Penis is the site of many congenital anomalies only some of which have clinical significance.
A variety of abnormalities occur in size and form, including aplasia or hypoplasia; hypertrophy; duplication; pin-hole meatus, and more commonly, hypospadias, epispadias, and phimosis.
Hypospadias and Epispadias:
Malformation of the urethral groove and urethral canal causes abnormal openings either on the ventral surface of the penis (hypospadias) or on the dorsal surface (epispadias). These may be associated with other urogenital malformations, including undescended testes.
Its clinical significance is as follows:
i) Constriction of this abnormal opening may produce partial urinary obstruction with spread of infection from penile urethra to bladder and the entire urinary tract.

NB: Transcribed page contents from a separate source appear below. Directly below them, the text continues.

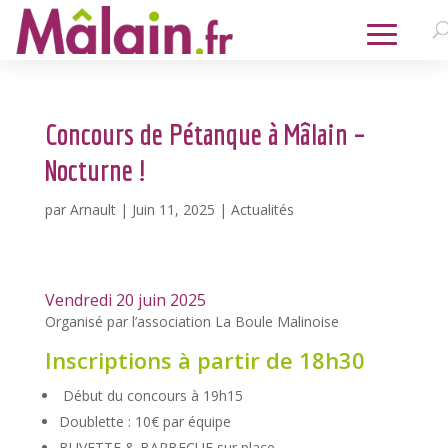
Concours de Pétanque à Mâlain –
Nocturne !
par
Arnault
|
Juin 11, 2025
|
Actualités
Vendredi 20 juin 2025
Organisé par l’association La Boule Malinoise
Inscriptions à partir de 18h30
Début du concours à 19h15
Doublette : 10€ par équipe
BUVETTE & BARBECUE sur place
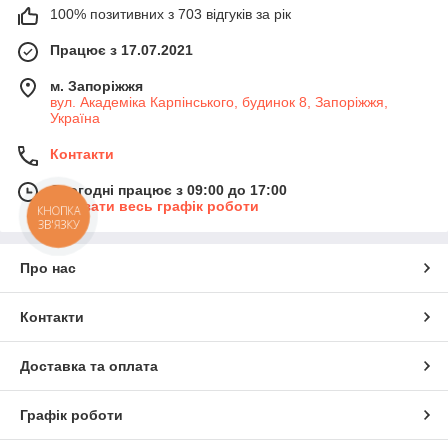
100% позитивних з 703 відгуків за рік
Працює з 17.07.2021
м. Запоріжжя
вул. Академіка Карпінського, будинок 8, Запоріжжя,
Україна
Контакти
Сьогодні працює з 09:00 до 17:00
Показати весь графік роботи
КНОПКА
ЗВ'ЯЗКУ
Про нас
Контакти
Доставка та оплата
Графік роботи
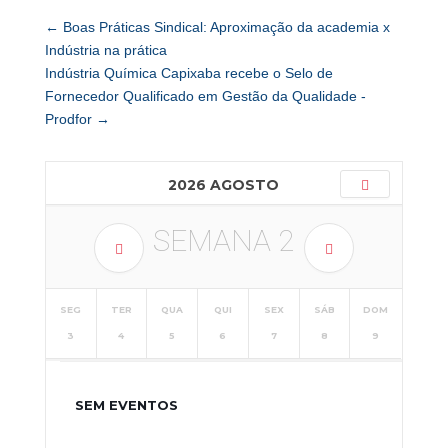
←
Boas Práticas Sindical: Aproximação da academia x
Indústria na prática
Indústria Química Capixaba recebe o Selo de
Fornecedor Qualificado em Gestão da Qualidade -
Prodfor
→
2026 AGOSTO
SEMANA
2
SEG
TER
QUA
QUI
SEX
SÁB
DOM
3
4
5
6
7
8
9
SEM EVENTOS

ii) When the orifice is situated at the base of the penis, normal ejaculation and insemination are hampered or totally blocked producing sterility in men.
Phimosis:
Phimosis is the inability to retract the prepuce because of an abnormally small preputial orifice. It may arise as a primary developmental defect but is more commonly secondary to inflammatory scarring of the prepuce. Phimosis predisposes to secondary infection and carcinoma, due to chronic accumulation of secretions and other debris under the foreskin.
Paraphimosis:
Paraphimosis is the abnormal painful swelling of the glans penis after forceful retraction of a phimotic prepuce. It may cause urethral obstruction.
Circumcision is effective therapy for phimosis and the complication of balanoposthitis.